[PAGE EXTRACT Boundary: Start]

Re: [PATCH v10 23/25] mm/gup: track FOLL_PIN pages

From: Jan Kara <jack@suse.cz>
To: John Hubbard <jhubbard@nvidia.com>
Cc: "Andrew Morton" <akpm@linux-foundation.org>,
	"Al Viro" <viro@zeniv.linux.org.uk>,
	"Alex Williamson" <alex.williamson@redhat.com>,
	"Benjamin Herrenschmidt" <benh@kernel.crashing.org>,
	"Björn Töpel" <bjorn.topel@intel.com>,
	"Christoph Hellwig" <hch@infradead.org>,
	"Dan Williams" <dan.j.williams@intel.com>,
	"Daniel Vetter" <daniel@ffwll.ch>,
	"Dave Chinner" <david@fromorbit.com>,
	"David Airlie" <airlied@linux.ie>,
	"David S . Miller" <davem@davemloft.net>,
	"Ira Weiny" <ira.weiny@intel.com>, "Jan Kara" <jack@suse.cz>,
	"Jason Gunthorpe" <jgg@ziepe.ca>, "Jens Axboe" <axboe@kernel.dk>,
	"Jonathan Corbet" <corbet@lwn.net>,
	"Jérôme Glisse" <jglisse@redhat.com>,
	"Magnus Karlsson" <magnus.karlsson@intel.com>,
	"Mauro Carvalho Chehab" <mchehab@kernel.org>,
	"Michael Ellerman" <mpe@ellerman.id.au>,
	"Michal Hocko" <mhocko@suse.com>,
	"Mike Kravetz" <mike.kravetz@oracle.com>,
	"Paul Mackerras" <paulus@samba.org>,
	"Shuah Khan" <shuah@kernel.org>,
	"Vlastimil Babka" <vbabka@suse.cz>,
	bpf@vger.kernel.org, dri-devel@lists.freedesktop.org,
	kvm@vger.kernel.org, linux-block@vger.kernel.org,
	linux-doc@vger.kernel.org, linux-fsdevel@vger.kernel.org,
	linux-kselftest@vger.kernel.org, linux-media@vger.kernel.org,
	linux-rdma@vger.kernel.org, linuxppc-dev@lists.ozlabs.org,
	netdev@vger.kernel.org, linux-mm@kvack.org,
	LKML <linux-kernel@vger.kernel.org>,
	"Kirill A . Shutemov" <kirill.shutemov@linux.intel.com>
Subject: Re: [PATCH v10 23/25] mm/gup: track FOLL_PIN pages
Date: Thu, 12 Dec 2019 11:17:41 +0100	[thread overview]
Message-ID: <20191212101741.GD10065@quack2.suse.cz> (raw)
In-Reply-To: <20191212081917.1264184-24-jhubbard@nvidia.com>

On Thu 12-12-19 00:19:15, John Hubbard wrote:
> Add tracking of pages that were pinned via FOLL_PIN.
> 
> As mentioned in the FOLL_PIN documentation, callers who effectively set
> FOLL_PIN are required to ultimately free such pages via unpin_user_page().
> The effect is similar to FOLL_GET, and may be thought of as "FOLL_GET
> for DIO and/or RDMA use".
> 
> Pages that have been pinned via FOLL_PIN are identifiable via a
> new function call:
> 
>    bool page_dma_pinned(struct page *page);
> 
> What to do in response to encountering such a page, is left to later
> patchsets. There is discussion about this in [1], [2], and [3].

[PAGE EXTRACT Boundary: End]
[SOURCE DATA Boundary: Start]

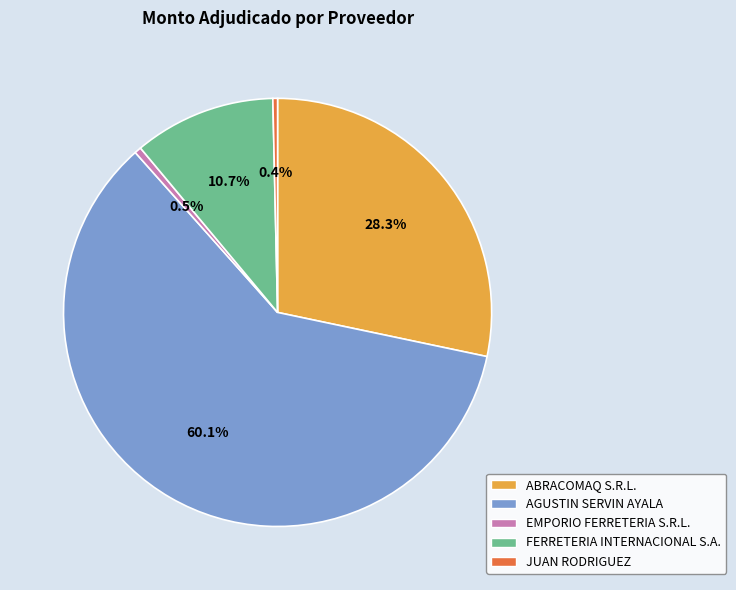

The AGUSTIN SERVIN AYALA slice represents 60% of the pie. True or false?

True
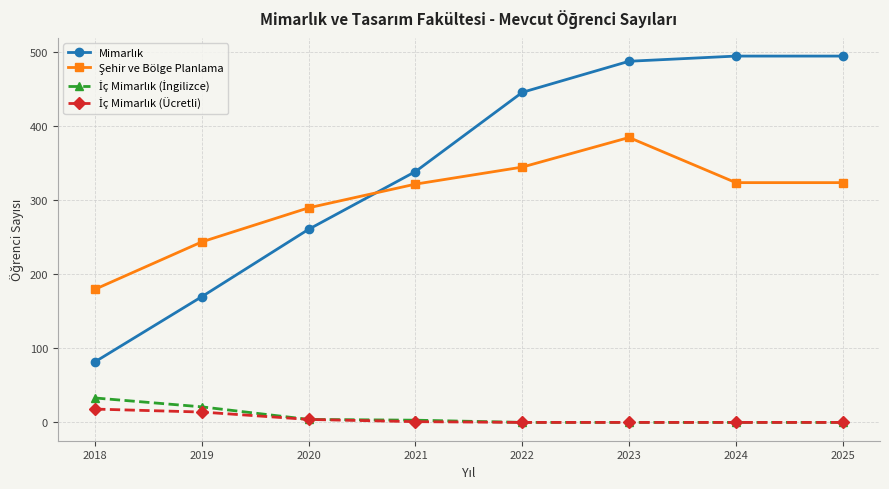

What is the difference between the highest and lowest values at 2022?

446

[SOURCE DATA Boundary: End]

WHAT YOU WILL DO
Please extend the email about tracking FOLL_PIN pages, shown above the material, starting right after its last sentence.

ANSWER TO THE PROBLEM
> 
> This also changes a BUG_ON(), to a WARN_ON(), in follow_page_mask().
> 
> [1] Some slow progress on get_user_pages() (Apr 2, 2019):
>     https://lwn.net/Articles/784574/
> [2] DMA and get_user_pages() (LPC: Dec 12, 2018):
>     https://lwn.net/Articles/774411/
> [3] The trouble with get_user_pages() (Apr 30, 2018):
>     https://lwn.net/Articles/753027/
> 
> Suggested-by: Jan Kara <jack@suse.cz>
> Suggested-by: Jérôme Glisse <jglisse@redhat.com>
> Cc: Kirill A. Shutemov <kirill.shutemov@linux.intel.com>
> Signed-off-by: John Hubbard <jhubbard@nvidia.com>

Thanks for the patch. As a side note, given this series is rather big, it
may be better to send just individual updated patches (as replies to the
review comments) instead of resending the whole series every time. And then
you can resend the whole series once enough changes accumulate or we reach
seemingly final state.  That way people don't have to crawl through lots of
uninteresing emails...  Just something to keep in mind for the future.

I've spotted just one issue in this patch (see below), the rest are just
small style nits.

> +#define page_ref_zero_or_close_to_bias_overflow(page) \
> +	((unsigned int) page_ref_count(page) + \
> +		GUP_PIN_COUNTING_BIAS <= GUP_PIN_COUNTING_BIAS)
> +

...

> +/**
> + * page_dma_pinned() - report if a page is pinned for DMA.
> + *
> + * This function checks if a page has been pinned via a call to
> + * pin_user_pages*().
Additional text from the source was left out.